_Problem details:_ In the answer, every entry must appear exactly as given.

===== Data for this task

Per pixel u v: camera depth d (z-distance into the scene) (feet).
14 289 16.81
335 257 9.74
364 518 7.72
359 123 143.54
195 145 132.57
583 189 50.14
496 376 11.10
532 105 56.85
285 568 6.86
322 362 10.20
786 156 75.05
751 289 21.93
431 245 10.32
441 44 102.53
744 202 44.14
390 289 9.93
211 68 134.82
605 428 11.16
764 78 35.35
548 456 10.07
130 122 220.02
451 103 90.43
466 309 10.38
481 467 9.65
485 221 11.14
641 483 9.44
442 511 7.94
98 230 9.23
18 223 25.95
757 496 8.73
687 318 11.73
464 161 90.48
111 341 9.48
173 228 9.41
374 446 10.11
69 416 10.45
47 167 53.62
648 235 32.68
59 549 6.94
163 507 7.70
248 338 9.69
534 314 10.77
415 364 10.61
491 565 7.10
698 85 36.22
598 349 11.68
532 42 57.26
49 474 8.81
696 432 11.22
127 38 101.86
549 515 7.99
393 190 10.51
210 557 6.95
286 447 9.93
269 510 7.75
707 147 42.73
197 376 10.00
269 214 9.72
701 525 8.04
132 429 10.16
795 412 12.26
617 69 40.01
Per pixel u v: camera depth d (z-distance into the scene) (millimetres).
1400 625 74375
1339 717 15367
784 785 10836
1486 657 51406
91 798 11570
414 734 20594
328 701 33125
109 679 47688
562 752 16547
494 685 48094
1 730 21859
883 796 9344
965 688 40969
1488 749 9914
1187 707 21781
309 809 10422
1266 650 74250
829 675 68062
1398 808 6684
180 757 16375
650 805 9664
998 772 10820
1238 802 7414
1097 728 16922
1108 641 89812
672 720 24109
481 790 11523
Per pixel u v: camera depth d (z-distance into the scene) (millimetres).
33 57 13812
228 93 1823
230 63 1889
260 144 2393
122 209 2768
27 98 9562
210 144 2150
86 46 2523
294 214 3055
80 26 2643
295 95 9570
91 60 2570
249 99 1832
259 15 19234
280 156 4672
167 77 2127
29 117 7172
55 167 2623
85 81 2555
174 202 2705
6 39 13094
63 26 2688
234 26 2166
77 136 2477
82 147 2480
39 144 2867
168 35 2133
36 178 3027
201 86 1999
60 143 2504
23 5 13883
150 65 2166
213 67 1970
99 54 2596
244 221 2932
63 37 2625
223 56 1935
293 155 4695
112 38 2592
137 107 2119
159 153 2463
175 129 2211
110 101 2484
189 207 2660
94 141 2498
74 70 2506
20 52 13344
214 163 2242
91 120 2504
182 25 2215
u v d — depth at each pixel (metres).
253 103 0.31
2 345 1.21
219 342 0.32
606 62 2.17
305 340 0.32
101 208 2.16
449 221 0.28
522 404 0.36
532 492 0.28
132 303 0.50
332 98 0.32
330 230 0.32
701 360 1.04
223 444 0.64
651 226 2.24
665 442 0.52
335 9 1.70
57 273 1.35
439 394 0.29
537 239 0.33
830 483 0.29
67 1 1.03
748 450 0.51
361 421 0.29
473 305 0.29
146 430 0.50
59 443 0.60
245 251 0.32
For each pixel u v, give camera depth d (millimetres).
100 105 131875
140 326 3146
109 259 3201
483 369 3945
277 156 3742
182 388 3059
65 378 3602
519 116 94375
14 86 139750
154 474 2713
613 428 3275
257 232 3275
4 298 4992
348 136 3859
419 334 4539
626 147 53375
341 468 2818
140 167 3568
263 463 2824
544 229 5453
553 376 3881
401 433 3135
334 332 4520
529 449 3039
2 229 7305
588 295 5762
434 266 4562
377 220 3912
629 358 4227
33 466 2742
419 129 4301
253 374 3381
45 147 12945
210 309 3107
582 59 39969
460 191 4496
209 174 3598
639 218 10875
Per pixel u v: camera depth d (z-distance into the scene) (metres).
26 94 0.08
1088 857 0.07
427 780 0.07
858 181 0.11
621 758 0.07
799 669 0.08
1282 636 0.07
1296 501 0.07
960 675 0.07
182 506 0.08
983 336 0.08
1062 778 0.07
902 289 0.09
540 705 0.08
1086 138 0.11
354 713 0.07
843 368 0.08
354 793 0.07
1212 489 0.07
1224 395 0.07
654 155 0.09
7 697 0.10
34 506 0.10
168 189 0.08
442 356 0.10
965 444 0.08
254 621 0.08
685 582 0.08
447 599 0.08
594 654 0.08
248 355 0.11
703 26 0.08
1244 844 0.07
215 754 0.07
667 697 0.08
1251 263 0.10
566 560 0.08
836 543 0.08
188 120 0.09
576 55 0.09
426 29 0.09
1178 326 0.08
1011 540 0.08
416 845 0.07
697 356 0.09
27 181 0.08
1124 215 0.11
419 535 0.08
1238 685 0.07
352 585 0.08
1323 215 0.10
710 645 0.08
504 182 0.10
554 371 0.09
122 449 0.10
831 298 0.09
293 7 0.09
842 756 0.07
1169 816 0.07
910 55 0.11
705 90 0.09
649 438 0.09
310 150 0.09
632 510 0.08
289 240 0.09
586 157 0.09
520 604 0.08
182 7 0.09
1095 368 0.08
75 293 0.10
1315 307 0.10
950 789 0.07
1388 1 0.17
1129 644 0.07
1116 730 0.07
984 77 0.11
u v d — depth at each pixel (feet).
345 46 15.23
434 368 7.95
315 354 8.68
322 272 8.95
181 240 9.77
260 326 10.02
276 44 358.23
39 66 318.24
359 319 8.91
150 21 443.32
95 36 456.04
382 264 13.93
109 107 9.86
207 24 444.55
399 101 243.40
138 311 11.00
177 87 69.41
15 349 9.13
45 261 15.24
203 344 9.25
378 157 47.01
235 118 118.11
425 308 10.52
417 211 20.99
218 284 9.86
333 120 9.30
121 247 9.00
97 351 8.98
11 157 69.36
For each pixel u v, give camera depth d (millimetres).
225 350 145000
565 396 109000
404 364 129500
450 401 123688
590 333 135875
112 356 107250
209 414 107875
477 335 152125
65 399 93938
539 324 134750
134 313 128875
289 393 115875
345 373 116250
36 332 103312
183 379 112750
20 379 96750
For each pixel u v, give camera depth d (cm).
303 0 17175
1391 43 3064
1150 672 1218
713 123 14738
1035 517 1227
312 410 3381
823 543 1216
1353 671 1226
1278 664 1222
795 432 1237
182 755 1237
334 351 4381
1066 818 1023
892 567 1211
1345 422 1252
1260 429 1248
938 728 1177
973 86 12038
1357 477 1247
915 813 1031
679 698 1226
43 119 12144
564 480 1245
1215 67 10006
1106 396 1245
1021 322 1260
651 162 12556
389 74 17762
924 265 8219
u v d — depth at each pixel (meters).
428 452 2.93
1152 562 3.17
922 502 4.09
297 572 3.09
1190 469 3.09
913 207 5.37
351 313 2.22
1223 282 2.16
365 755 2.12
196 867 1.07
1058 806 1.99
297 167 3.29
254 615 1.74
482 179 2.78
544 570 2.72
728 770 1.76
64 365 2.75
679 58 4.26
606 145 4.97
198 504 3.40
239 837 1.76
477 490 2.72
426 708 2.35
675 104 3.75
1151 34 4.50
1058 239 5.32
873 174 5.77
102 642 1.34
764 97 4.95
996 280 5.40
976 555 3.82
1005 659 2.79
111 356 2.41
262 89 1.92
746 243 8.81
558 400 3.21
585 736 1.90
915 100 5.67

==========

_Exercise result:_
Per pixel u v: camera depth d (z-distance into the scene) (feet).
14 289 16.81
335 257 9.74
364 518 7.72
359 123 143.54
195 145 132.57
583 189 50.14
496 376 11.10
532 105 56.85
285 568 6.86
322 362 10.20
786 156 75.05
751 289 21.93
431 245 10.32
441 44 102.53
744 202 44.14
390 289 9.93
211 68 134.82
605 428 11.16
764 78 35.35
548 456 10.07
130 122 220.02
451 103 90.43
466 309 10.38
481 467 9.65
485 221 11.14
641 483 9.44
442 511 7.94
98 230 9.23
18 223 25.95
757 496 8.73
687 318 11.73
464 161 90.48
111 341 9.48
173 228 9.41
374 446 10.11
69 416 10.45
47 167 53.62
648 235 32.68
59 549 6.94
163 507 7.70
248 338 9.69
534 314 10.77
415 364 10.61
491 565 7.10
698 85 36.22
598 349 11.68
532 42 57.26
49 474 8.81
696 432 11.22
127 38 101.86
549 515 7.99
393 190 10.51
210 557 6.95
286 447 9.93
269 510 7.75
707 147 42.73
197 376 10.00
269 214 9.72
701 525 8.04
132 429 10.16
795 412 12.26
617 69 40.01
Per pixel u v: camera depth d (z-distance into the scene) (millimetres).
1400 625 74375
1339 717 15367
784 785 10836
1486 657 51406
91 798 11570
414 734 20594
328 701 33125
109 679 47688
562 752 16547
494 685 48094
1 730 21859
883 796 9344
965 688 40969
1488 749 9914
1187 707 21781
309 809 10422
1266 650 74250
829 675 68062
1398 808 6684
180 757 16375
650 805 9664
998 772 10820
1238 802 7414
1097 728 16922
1108 641 89812
672 720 24109
481 790 11523
Per pixel u v: camera depth d (z-distance into the scene) (millimetres).
33 57 13812
228 93 1823
230 63 1889
260 144 2393
122 209 2768
27 98 9562
210 144 2150
86 46 2523
294 214 3055
80 26 2643
295 95 9570
91 60 2570
249 99 1832
259 15 19234
280 156 4672
167 77 2127
29 117 7172
55 167 2623
85 81 2555
174 202 2705
6 39 13094
63 26 2688
234 26 2166
77 136 2477
82 147 2480
39 144 2867
168 35 2133
36 178 3027
201 86 1999
60 143 2504
23 5 13883
150 65 2166
213 67 1970
99 54 2596
244 221 2932
63 37 2625
223 56 1935
293 155 4695
112 38 2592
137 107 2119
159 153 2463
175 129 2211
110 101 2484
189 207 2660
94 141 2498
74 70 2506
20 52 13344
214 163 2242
91 120 2504
182 25 2215
u v d — depth at each pixel (metres).
253 103 0.31
2 345 1.21
219 342 0.32
606 62 2.17
305 340 0.32
101 208 2.16
449 221 0.28
522 404 0.36
532 492 0.28
132 303 0.50
332 98 0.32
330 230 0.32
701 360 1.04
223 444 0.64
651 226 2.24
665 442 0.52
335 9 1.70
57 273 1.35
439 394 0.29
537 239 0.33
830 483 0.29
67 1 1.03
748 450 0.51
361 421 0.29
473 305 0.29
146 430 0.50
59 443 0.60
245 251 0.32
For each pixel u v, give camera depth d (millimetres).
100 105 131875
140 326 3146
109 259 3201
483 369 3945
277 156 3742
182 388 3059
65 378 3602
519 116 94375
14 86 139750
154 474 2713
613 428 3275
257 232 3275
4 298 4992
348 136 3859
419 334 4539
626 147 53375
341 468 2818
140 167 3568
263 463 2824
544 229 5453
553 376 3881
401 433 3135
334 332 4520
529 449 3039
2 229 7305
588 295 5762
434 266 4562
377 220 3912
629 358 4227
33 466 2742
419 129 4301
253 374 3381
45 147 12945
210 309 3107
582 59 39969
460 191 4496
209 174 3598
639 218 10875
Per pixel u v: camera depth d (z-distance into the scene) (metres).
26 94 0.08
1088 857 0.07
427 780 0.07
858 181 0.11
621 758 0.07
799 669 0.08
1282 636 0.07
1296 501 0.07
960 675 0.07
182 506 0.08
983 336 0.08
1062 778 0.07
902 289 0.09
540 705 0.08
1086 138 0.11
354 713 0.07
843 368 0.08
354 793 0.07
1212 489 0.07
1224 395 0.07
654 155 0.09
7 697 0.10
34 506 0.10
168 189 0.08
442 356 0.10
965 444 0.08
254 621 0.08
685 582 0.08
447 599 0.08
594 654 0.08
248 355 0.11
703 26 0.08
1244 844 0.07
215 754 0.07
667 697 0.08
1251 263 0.10
566 560 0.08
836 543 0.08
188 120 0.09
576 55 0.09
426 29 0.09
1178 326 0.08
1011 540 0.08
416 845 0.07
697 356 0.09
27 181 0.08
1124 215 0.11
419 535 0.08
1238 685 0.07
352 585 0.08
1323 215 0.10
710 645 0.08
504 182 0.10
554 371 0.09
122 449 0.10
831 298 0.09
293 7 0.09
842 756 0.07
1169 816 0.07
910 55 0.11
705 90 0.09
649 438 0.09
310 150 0.09
632 510 0.08
289 240 0.09
586 157 0.09
520 604 0.08
182 7 0.09
1095 368 0.08
75 293 0.10
1315 307 0.10
950 789 0.07
1388 1 0.17
1129 644 0.07
1116 730 0.07
984 77 0.11
u v d — depth at each pixel (feet).
345 46 15.23
434 368 7.95
315 354 8.68
322 272 8.95
181 240 9.77
260 326 10.02
276 44 358.23
39 66 318.24
359 319 8.91
150 21 443.32
95 36 456.04
382 264 13.93
109 107 9.86
207 24 444.55
399 101 243.40
138 311 11.00
177 87 69.41
15 349 9.13
45 261 15.24
203 344 9.25
378 157 47.01
235 118 118.11
425 308 10.52
417 211 20.99
218 284 9.86
333 120 9.30
121 247 9.00
97 351 8.98
11 157 69.36
For each pixel u v, give camera depth d (millimetres).
225 350 145000
565 396 109000
404 364 129500
450 401 123688
590 333 135875
112 356 107250
209 414 107875
477 335 152125
65 399 93938
539 324 134750
134 313 128875
289 393 115875
345 373 116250
36 332 103312
183 379 112750
20 379 96750
For each pixel u v, give camera depth d (cm).
303 0 17175
1391 43 3064
1150 672 1218
713 123 14738
1035 517 1227
312 410 3381
823 543 1216
1353 671 1226
1278 664 1222
795 432 1237
182 755 1237
334 351 4381
1066 818 1023
892 567 1211
1345 422 1252
1260 429 1248
938 728 1177
973 86 12038
1357 477 1247
915 813 1031
679 698 1226
43 119 12144
564 480 1245
1215 67 10006
1106 396 1245
1021 322 1260
651 162 12556
389 74 17762
924 265 8219
u v d — depth at each pixel (meters).
428 452 2.93
1152 562 3.17
922 502 4.09
297 572 3.09
1190 469 3.09
913 207 5.37
351 313 2.22
1223 282 2.16
365 755 2.12
196 867 1.07
1058 806 1.99
297 167 3.29
254 615 1.74
482 179 2.78
544 570 2.72
728 770 1.76
64 365 2.75
679 58 4.26
606 145 4.97
198 504 3.40
239 837 1.76
477 490 2.72
426 708 2.35
675 104 3.75
1151 34 4.50
1058 239 5.32
873 174 5.77
102 642 1.34
764 97 4.95
996 280 5.40
976 555 3.82
1005 659 2.79
111 356 2.41
262 89 1.92
746 243 8.81
558 400 3.21
585 736 1.90
915 100 5.67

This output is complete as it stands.